Object state change records:
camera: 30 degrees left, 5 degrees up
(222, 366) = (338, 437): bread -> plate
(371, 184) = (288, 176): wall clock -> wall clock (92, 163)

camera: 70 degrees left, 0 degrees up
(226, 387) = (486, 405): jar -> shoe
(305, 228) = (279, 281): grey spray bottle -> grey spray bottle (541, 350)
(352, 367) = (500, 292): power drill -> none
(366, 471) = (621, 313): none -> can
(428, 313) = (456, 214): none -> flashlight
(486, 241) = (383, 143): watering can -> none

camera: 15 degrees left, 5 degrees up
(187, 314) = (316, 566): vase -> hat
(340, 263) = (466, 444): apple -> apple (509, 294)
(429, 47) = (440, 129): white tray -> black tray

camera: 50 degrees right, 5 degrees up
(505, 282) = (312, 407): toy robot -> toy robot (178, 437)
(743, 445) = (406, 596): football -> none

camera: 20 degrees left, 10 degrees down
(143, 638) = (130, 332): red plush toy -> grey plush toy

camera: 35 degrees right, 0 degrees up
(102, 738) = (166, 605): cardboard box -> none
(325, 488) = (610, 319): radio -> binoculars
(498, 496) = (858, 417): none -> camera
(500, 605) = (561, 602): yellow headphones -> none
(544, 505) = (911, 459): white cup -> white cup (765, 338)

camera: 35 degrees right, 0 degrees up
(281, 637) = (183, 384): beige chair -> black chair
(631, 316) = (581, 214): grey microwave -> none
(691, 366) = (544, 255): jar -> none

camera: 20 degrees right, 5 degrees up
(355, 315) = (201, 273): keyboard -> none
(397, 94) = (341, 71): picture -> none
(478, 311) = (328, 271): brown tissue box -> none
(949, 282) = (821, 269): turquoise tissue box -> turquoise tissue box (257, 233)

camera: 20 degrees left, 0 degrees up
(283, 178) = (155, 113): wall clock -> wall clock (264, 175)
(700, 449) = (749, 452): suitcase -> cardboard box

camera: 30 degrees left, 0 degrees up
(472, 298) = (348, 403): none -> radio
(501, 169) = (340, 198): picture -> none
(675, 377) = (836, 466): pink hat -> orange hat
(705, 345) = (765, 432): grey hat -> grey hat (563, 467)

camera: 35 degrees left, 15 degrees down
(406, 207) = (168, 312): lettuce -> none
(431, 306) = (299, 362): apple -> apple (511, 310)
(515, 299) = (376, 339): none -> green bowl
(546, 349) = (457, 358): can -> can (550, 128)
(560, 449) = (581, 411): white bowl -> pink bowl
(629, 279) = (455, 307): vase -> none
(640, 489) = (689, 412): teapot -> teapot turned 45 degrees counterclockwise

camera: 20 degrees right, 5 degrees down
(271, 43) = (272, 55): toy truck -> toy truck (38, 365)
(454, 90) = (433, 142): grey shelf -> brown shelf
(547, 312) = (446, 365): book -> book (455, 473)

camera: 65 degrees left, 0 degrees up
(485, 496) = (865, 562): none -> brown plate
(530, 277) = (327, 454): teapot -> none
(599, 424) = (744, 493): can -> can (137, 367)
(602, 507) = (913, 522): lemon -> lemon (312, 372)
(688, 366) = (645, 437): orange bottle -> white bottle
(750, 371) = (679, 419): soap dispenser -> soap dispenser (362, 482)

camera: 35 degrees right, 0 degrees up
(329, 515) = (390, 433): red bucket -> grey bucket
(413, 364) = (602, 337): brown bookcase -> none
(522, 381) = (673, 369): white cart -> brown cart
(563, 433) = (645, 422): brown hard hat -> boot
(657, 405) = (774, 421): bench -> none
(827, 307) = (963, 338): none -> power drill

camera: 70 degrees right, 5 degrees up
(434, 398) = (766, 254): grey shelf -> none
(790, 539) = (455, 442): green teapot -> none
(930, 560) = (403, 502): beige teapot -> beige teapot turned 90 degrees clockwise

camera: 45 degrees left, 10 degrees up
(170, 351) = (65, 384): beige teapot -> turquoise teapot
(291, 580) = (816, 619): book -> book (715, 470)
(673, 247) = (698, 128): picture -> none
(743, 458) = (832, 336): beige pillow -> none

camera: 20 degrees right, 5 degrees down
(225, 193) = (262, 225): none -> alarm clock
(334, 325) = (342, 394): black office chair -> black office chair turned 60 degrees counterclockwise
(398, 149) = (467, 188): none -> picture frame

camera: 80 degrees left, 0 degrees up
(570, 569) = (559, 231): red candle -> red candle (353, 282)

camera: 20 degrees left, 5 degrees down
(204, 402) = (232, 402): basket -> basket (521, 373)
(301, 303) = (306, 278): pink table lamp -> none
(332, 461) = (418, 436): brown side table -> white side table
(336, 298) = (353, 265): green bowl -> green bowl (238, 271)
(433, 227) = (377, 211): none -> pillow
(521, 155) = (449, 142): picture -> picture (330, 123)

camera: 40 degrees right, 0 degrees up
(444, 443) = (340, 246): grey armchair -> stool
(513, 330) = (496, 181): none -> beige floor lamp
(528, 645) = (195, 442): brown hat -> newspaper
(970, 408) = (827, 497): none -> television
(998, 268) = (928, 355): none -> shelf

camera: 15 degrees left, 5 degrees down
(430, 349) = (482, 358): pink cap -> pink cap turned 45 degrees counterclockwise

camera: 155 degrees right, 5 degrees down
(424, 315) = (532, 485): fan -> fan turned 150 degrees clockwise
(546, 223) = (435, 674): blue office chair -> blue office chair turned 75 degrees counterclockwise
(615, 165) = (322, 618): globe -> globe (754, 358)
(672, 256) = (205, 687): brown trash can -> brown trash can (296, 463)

* _WORK INSTRUCTIONS_
In the records above, some lines hold the word "white"; copy each such line.

* _RESULT OF THIS EXERCISE_
(429, 47) = (440, 129): white tray -> black tray
(544, 505) = (911, 459): white cup -> white cup (765, 338)
(560, 449) = (581, 411): white bowl -> pink bowl
(688, 366) = (645, 437): orange bottle -> white bottle
(522, 381) = (673, 369): white cart -> brown cart
(332, 461) = (418, 436): brown side table -> white side table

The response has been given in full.